- [WHAT IS ASKED]: Reproduce the lines below, switching each "common name" to "vernacular name" and leaving everything else as is.

━━ DATASET EXCERPTS ━━

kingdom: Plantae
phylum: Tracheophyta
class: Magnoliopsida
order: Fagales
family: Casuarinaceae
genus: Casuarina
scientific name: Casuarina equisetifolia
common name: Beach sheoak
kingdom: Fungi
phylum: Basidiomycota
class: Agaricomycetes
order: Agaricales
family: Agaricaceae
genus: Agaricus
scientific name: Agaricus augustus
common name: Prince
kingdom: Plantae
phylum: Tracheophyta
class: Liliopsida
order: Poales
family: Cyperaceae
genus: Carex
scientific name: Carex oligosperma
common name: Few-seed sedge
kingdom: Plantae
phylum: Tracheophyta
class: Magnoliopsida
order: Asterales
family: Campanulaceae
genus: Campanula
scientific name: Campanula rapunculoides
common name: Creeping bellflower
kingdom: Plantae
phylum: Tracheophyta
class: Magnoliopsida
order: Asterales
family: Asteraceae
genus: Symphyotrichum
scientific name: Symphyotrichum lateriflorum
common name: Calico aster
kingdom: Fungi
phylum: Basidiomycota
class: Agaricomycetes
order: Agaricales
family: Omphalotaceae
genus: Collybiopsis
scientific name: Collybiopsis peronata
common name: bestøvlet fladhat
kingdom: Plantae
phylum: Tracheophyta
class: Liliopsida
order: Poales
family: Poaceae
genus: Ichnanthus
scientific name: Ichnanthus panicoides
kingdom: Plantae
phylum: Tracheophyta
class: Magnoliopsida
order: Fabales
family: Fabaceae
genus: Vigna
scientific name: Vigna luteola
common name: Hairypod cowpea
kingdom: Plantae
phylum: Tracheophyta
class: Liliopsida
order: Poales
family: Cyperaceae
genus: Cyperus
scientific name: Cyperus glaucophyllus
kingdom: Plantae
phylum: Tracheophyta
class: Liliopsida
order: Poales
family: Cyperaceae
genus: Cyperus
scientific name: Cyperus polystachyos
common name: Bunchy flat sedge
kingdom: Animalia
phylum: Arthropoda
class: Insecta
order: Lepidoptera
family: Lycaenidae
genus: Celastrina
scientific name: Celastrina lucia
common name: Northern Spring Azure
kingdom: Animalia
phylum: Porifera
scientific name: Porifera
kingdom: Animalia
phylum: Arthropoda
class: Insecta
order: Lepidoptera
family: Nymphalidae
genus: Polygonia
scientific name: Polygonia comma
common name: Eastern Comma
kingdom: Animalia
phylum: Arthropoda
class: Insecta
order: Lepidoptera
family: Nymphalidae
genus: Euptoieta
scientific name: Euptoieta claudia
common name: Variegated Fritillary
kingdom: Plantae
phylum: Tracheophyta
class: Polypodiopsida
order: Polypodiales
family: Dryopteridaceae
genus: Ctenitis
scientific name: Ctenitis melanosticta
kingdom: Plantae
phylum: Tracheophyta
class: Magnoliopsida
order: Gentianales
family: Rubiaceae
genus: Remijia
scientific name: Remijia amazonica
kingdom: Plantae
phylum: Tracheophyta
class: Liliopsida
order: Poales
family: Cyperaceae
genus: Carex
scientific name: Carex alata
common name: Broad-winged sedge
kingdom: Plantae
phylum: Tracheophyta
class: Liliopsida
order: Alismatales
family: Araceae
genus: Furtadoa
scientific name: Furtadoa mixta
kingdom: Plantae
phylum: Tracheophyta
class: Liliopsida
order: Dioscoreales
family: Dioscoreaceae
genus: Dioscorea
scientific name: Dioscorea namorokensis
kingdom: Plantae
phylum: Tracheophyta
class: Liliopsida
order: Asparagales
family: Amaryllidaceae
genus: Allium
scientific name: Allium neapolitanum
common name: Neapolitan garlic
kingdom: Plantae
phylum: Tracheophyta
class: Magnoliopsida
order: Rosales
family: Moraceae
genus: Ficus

━━━

- [ANSWER FOR THIS EXERCISE]:
kingdom: Plantae
phylum: Tracheophyta
class: Magnoliopsida
order: Fagales
family: Casuarinaceae
genus: Casuarina
scientific name: Casuarina equisetifolia
vernacular name: Beach sheoak
kingdom: Fungi
phylum: Basidiomycota
class: Agaricomycetes
order: Agaricales
family: Agaricaceae
genus: Agaricus
scientific name: Agaricus augustus
vernacular name: Prince
kingdom: Plantae
phylum: Tracheophyta
class: Liliopsida
order: Poales
family: Cyperaceae
genus: Carex
scientific name: Carex oligosperma
vernacular name: Few-seed sedge
kingdom: Plantae
phylum: Tracheophyta
class: Magnoliopsida
order: Asterales
family: Campanulaceae
genus: Campanula
scientific name: Campanula rapunculoides
vernacular name: Creeping bellflower
kingdom: Plantae
phylum: Tracheophyta
class: Magnoliopsida
order: Asterales
family: Asteraceae
genus: Symphyotrichum
scientific name: Symphyotrichum lateriflorum
vernacular name: Calico aster
kingdom: Fungi
phylum: Basidiomycota
class: Agaricomycetes
order: Agaricales
family: Omphalotaceae
genus: Collybiopsis
scientific name: Collybiopsis peronata
vernacular name: bestøvlet fladhat
kingdom: Plantae
phylum: Tracheophyta
class: Liliopsida
order: Poales
family: Poaceae
genus: Ichnanthus
scientific name: Ichnanthus panicoides
kingdom: Plantae
phylum: Tracheophyta
class: Magnoliopsida
order: Fabales
family: Fabaceae
genus: Vigna
scientific name: Vigna luteola
vernacular name: Hairypod cowpea
kingdom: Plantae
phylum: Tracheophyta
class: Liliopsida
order: Poales
family: Cyperaceae
genus: Cyperus
scientific name: Cyperus glaucophyllus
kingdom: Plantae
phylum: Tracheophyta
class: Liliopsida
order: Poales
family: Cyperaceae
genus: Cyperus
scientific name: Cyperus polystachyos
vernacular name: Bunchy flat sedge
kingdom: Animalia
phylum: Arthropoda
class: Insecta
order: Lepidoptera
family: Lycaenidae
genus: Celastrina
scientific name: Celastrina lucia
vernacular name: Northern Spring Azure
kingdom: Animalia
phylum: Porifera
scientific name: Porifera
kingdom: Animalia
phylum: Arthropoda
class: Insecta
order: Lepidoptera
family: Nymphalidae
genus: Polygonia
scientific name: Polygonia comma
vernacular name: Eastern Comma
kingdom: Animalia
phylum: Arthropoda
class: Insecta
order: Lepidoptera
family: Nymphalidae
genus: Euptoieta
scientific name: Euptoieta claudia
vernacular name: Variegated Fritillary
kingdom: Plantae
phylum: Tracheophyta
class: Polypodiopsida
order: Polypodiales
family: Dryopteridaceae
genus: Ctenitis
scientific name: Ctenitis melanosticta
kingdom: Plantae
phylum: Tracheophyta
class: Magnoliopsida
order: Gentianales
family: Rubiaceae
genus: Remijia
scientific name: Remijia amazonica
kingdom: Plantae
phylum: Tracheophyta
class: Liliopsida
order: Poales
family: Cyperaceae
genus: Carex
scientific name: Carex alata
vernacular name: Broad-winged sedge
kingdom: Plantae
phylum: Tracheophyta
class: Liliopsida
order: Alismatales
family: Araceae
genus: Furtadoa
scientific name: Furtadoa mixta
kingdom: Plantae
phylum: Tracheophyta
class: Liliopsida
order: Dioscoreales
family: Dioscoreaceae
genus: Dioscorea
scientific name: Dioscorea namorokensis
kingdom: Plantae
phylum: Tracheophyta
class: Liliopsida
order: Asparagales
family: Amaryllidaceae
genus: Allium
scientific name: Allium neapolitanum
vernacular name: Neapolitan garlic
kingdom: Plantae
phylum: Tracheophyta
class: Magnoliopsida
order: Rosales
family: Moraceae
genus: Ficus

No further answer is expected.